Competition to provide the best care at the lowest price in the most appropriate settings could and would solve the LTC service delivery and financing problems that have been created by government’s interventions, however well-intentioned those interventions may have been.
Do you have any doubt that long-term care services and financing in the United States would be better if government had left the market alone and allowed competition and the profit motive to make the best possible care available at affordable levels?
Would the poor suffer? More than they do now? Hardly. There would be room for a real safety net paying market rates for the full continuum of care. Such a safety net might even be possible without public funds, relying entirely on charity and philanthropy.
But, that is not the course we’re on. Let’s get back to reality. I fear we’re headed toward a perfect economic storm when interest rates finally increase making service of our massive public debt unsustainable and leading to a severe retrenchment in Medicaid and Medicare long-term care financing.
Such an outcome is very nearly inevitable. The Federal Reserve and the U.S. Government cannot ignore economic gravity forever. Sooner or later debt and unfunded promises come due.
But to end on a more positive note, if the worst does happen, we’ll be forced to get back to methods and strategies that are more in keeping with the traditional American values of independence, personal responsibility, self-sufficiency and hard work.
I predict that as government is compelled to withdraw from LTC financing dominance:
Medicaid will have to become a real welfare program. Its home equity exemption will disappear or be radically reduced. Consumers will use their home equity to pay privately for long-term care. They’ll employ reverse mortgages for that purpose.
That new source of private financial oxygen will reinvigorate all providers across the whole continuum of long-term care.
Over time, after watching their own inheritances consumed by their parents’ long-term care costs, the next generation will finally see the merit of private LTC insurance and begin to buy it.
Medicare will stop being “social insurance” paid for by and available to all.

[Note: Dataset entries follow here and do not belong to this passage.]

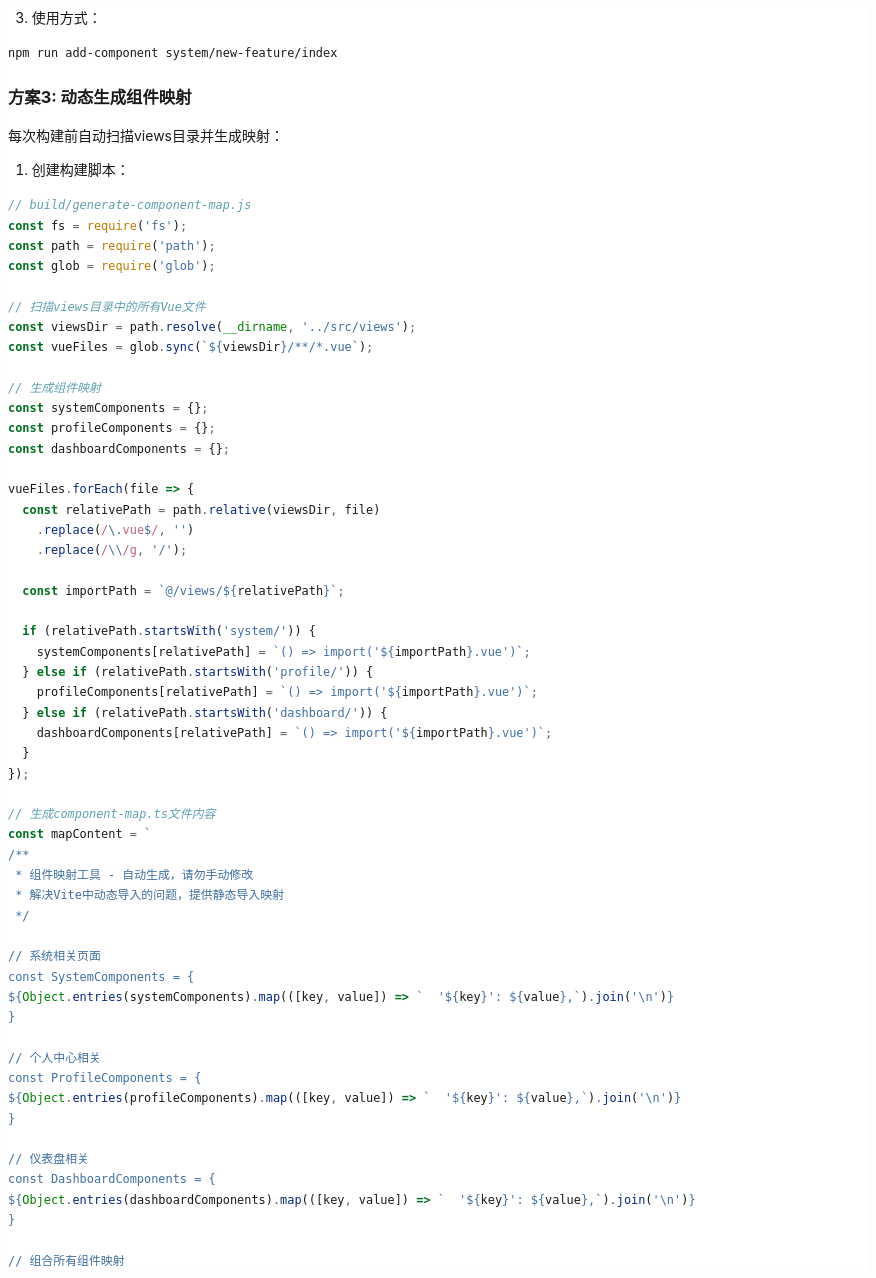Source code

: 3. 使用方式：

```bash
npm run add-component system/new-feature/index
```

### 方案3: 动态生成组件映射

每次构建前自动扫描views目录并生成映射：

1. 创建构建脚本：

```javascript
// build/generate-component-map.js
const fs = require('fs');
const path = require('path');
const glob = require('glob');

// 扫描views目录中的所有Vue文件
const viewsDir = path.resolve(__dirname, '../src/views');
const vueFiles = glob.sync(`${viewsDir}/**/*.vue`);

// 生成组件映射
const systemComponents = {};
const profileComponents = {};
const dashboardComponents = {};

vueFiles.forEach(file => {
  const relativePath = path.relative(viewsDir, file)
    .replace(/\.vue$/, '')
    .replace(/\\/g, '/');

  const importPath = `@/views/${relativePath}`;

  if (relativePath.startsWith('system/')) {
    systemComponents[relativePath] = `() => import('${importPath}.vue')`;
  } else if (relativePath.startsWith('profile/')) {
    profileComponents[relativePath] = `() => import('${importPath}.vue')`;
  } else if (relativePath.startsWith('dashboard/')) {
    dashboardComponents[relativePath] = `() => import('${importPath}.vue')`;
  }
});

// 生成component-map.ts文件内容
const mapContent = `
/**
 * 组件映射工具 - 自动生成，请勿手动修改
 * 解决Vite中动态导入的问题，提供静态导入映射
 */

// 系统相关页面
const SystemComponents = {
${Object.entries(systemComponents).map(([key, value]) => `  '${key}': ${value},`).join('\n')}
}

// 个人中心相关
const ProfileComponents = {
${Object.entries(profileComponents).map(([key, value]) => `  '${key}': ${value},`).join('\n')}
}

// 仪表盘相关
const DashboardComponents = {
${Object.entries(dashboardComponents).map(([key, value]) => `  '${key}': ${value},`).join('\n')}
}

// 组合所有组件映射
```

It will be means-tested and become a program for the poor, and hence, as the saying goes, “a poor program,” like Medicaid.
Acute health care will drift away from mostly public funding toward mostly private financing through health savings accounts and high-deductible insurance.
After 50 years of consuming our economic seed corn by moving ever more fully away from private and toward public financing of long-term care, demographic and economic reality will force us back to the kind of freer market that made the country great in the first place.
Now, before I conclude and turn to your questions, let me anticipate your first query. You might ask:
“Well Steve, you’ve painted a pretty dismal picture. Why are you so worried that this whole publicly financed long-term care house of cards may soon come crashing down?”
I’m glad you asked.
My organization, the Center for Long-Term Care Reform, has developed a tool to measure and analyze that risk.
We call it the “Index of Long-Term Care Vulnerability.” We’ve applied the Index to the LTC service delivery and financing systems in four states so far: Virginia, New Jersey, Georgia, and most recently, New Hampshire.
You can find our reports on each of those projects by opening the link on my handout which will take you to an online version of the handout where all the links in it are live.
Our Index of LTC Vulnerability analyzes the sustainability of current long-term care systems by examining published data in each of seven key issue areas. These are:
The Index of Long-Term Care Vulnerability comes with an interactive score sheet which allows the user to apply weights and scores for each factor of analysis in order to estimate, albeit subjectively, the potential vulnerability of the national and each state’s long-term care service delivery and financing system.
Check it out and let me know what you think.
Well, that’s my take on where we are, how we got here, and what’s likely to happen next. Thanks for your attention. I’ll be glad to answer questions.